1

I am wondering if it is possible to do an approximate distinct count in the following way:

  1. I have an aggregation like this:
  +---------+----------------------+-------------------------------+
  | country | unique products sold | helper_data -- limit 1MB size |
  +---------+----------------------+-------------------------------+
  | US      | 100,000,005          | ??                            |
  | CA      | 192,394,293          | ??                            |
  +---------+----------------------+-------------------------------+
  1. And I'm wondering if I can get the following:
  +---------+--------------------------------------+
  | country |         unique products sold         |
  +---------+--------------------------------------+
  | [ALL]   | 205,493,599 # possible to get this?? |
  | US      | 100,000,005                          |
  | CA      | 192,394,293                          |
  +---------+--------------------------------------+

In other words, without passing all the values (there are too many and I don't have enough memory to process it), could some sort of hash (or something else) be passed for each territory-specific line-item, to approximate what the approximate distinct count would be when added together between multiple items? Or is this not possible to do.

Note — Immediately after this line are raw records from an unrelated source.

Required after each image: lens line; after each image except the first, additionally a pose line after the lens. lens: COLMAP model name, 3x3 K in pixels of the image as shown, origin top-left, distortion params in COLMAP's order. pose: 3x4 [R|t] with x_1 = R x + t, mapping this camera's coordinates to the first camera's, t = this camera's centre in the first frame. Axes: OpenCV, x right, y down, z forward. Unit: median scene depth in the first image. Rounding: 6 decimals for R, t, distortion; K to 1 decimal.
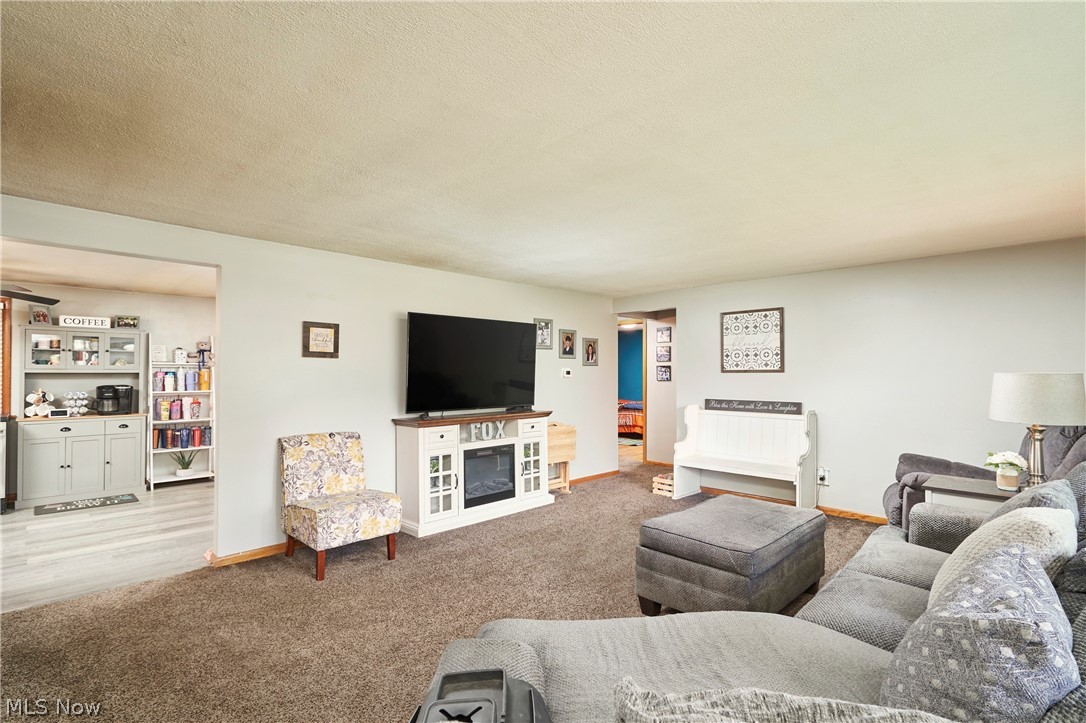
lens RADIAL K [[505.6, 0, 541.7], [0, 505.6, 366.5], [0, 0, 1]] dist [-0.002837, -0.000463]
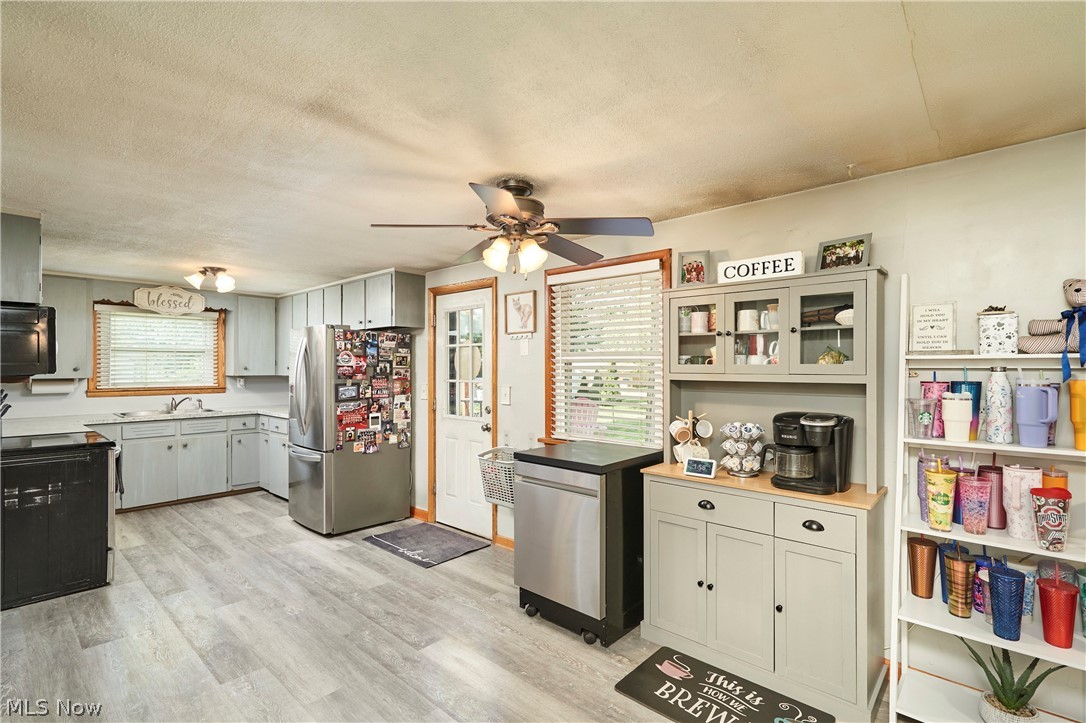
lens RADIAL K [[505.6, 0, 541.7], [0, 505.6, 366.5], [0, 0, 1]] dist [-0.002837, -0.000463]
pose [[0.042806, -0.001660, -0.999082, -0.446583], [0.010642, 0.999943, -0.001206, -0.002604], [0.999027, -0.010581, 0.042821, 0.759842]]
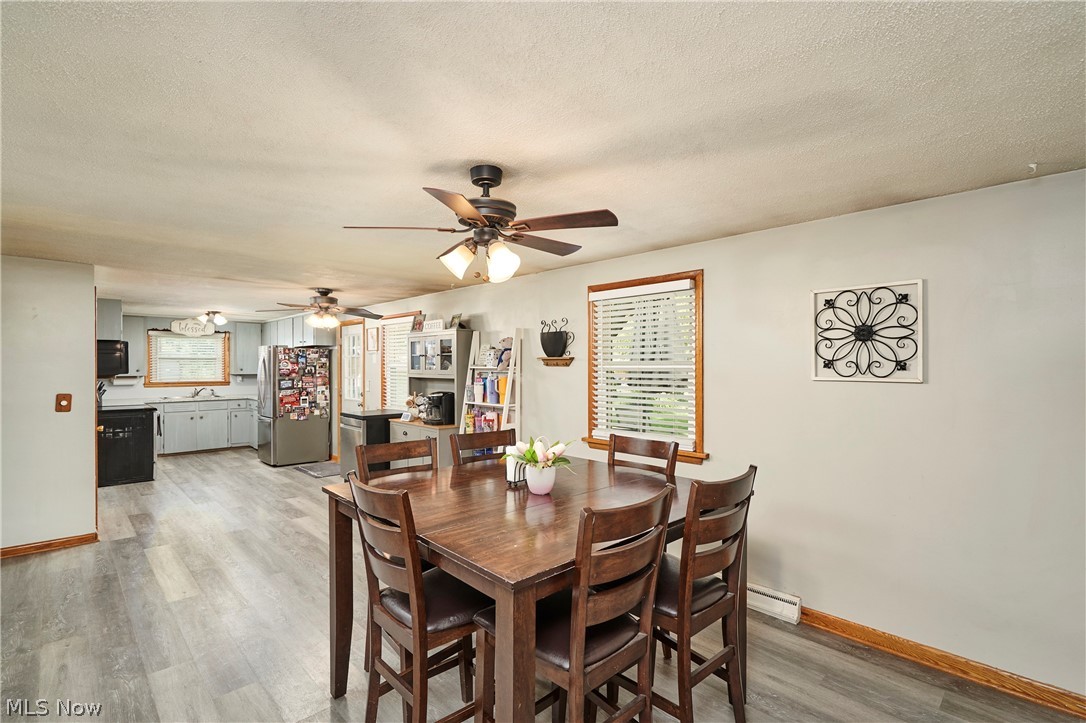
lens RADIAL K [[505.6, 0, 541.7], [0, 505.6, 366.5], [0, 0, 1]] dist [-0.002837, -0.000463]
pose [[-0.027727, 0.003362, -0.999610, 0.085380], [0.011950, 0.999924, 0.003031, -0.009896], [0.999544, -0.011862, -0.027765, 1.210026]]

Note that I'm not looking for a sql approach, I'm only curious to see if its possible to pass some sort of object/hash/etc. back for each line-item and then build an approximate unique count across multiple line-items.

Nimantha
  • 6,405
  • 6
  • 28
  • 69
David542
  • 104,438
  • 178
  • 489
  • 842
  • you are looking for [HyperLogLog++ Functions in Standard SQL](https://cloud.google.com/bigquery/docs/reference/standard-sql/hll_functions) - it does exactly what you ask – Mikhail Berlyant May 24 '19 at 01:06
  • @MikhailBerlyant could you please show how this would be done -- doing the HLL within BigQuery, and then the count_merge outside of it (such as in python?) – David542 May 24 '19 at 01:08
  • i am not python person but can show you with sql (BigQuery SQL) – Mikhail Berlyant May 24 '19 at 01:09

1 Answers1

3

Below is simplified example for BigQuery Standard SQL that [I think] reproduces exactly your use case

#standardSQL
WITH `project.dataset.table` AS (
  SELECT 'us' country, 1 product_id UNION ALL
  SELECT 'us', 2 UNION ALL
  SELECT 'us', 3 UNION ALL
  SELECT 'us', 4 UNION ALL
  SELECT 'us', 5 UNION ALL
  SELECT 'ca', 3 UNION ALL
  SELECT 'ca', 4 UNION ALL
  SELECT 'ca', 5 UNION ALL
  SELECT 'ca', 6 UNION ALL
  SELECT 'ca', 7 UNION ALL
  SELECT 'ca', 8 UNION ALL
  SELECT 'ca', 9
), aggregation AS (
  SELECT country, 
    COUNT(DISTINCT product_id) unique_products_sold,
    HLL_COUNT.INIT(product_id) AS helper_data
  FROM `project.dataset.table`
  GROUP BY country
)
SELECT country, unique_products_sold FROM aggregation UNION ALL
SELECT 'all', HLL_COUNT.MERGE(helper_data) FROM aggregation 

with result

Row country unique_products_sold     
1   ca      7    
2   us      5    
3   all     9    

As you can see, this is quite simple query that you can use in whatever your preferred client - like python for example

Mikhail Berlyant
  • 165,386
  • 8
  • 154
  • 230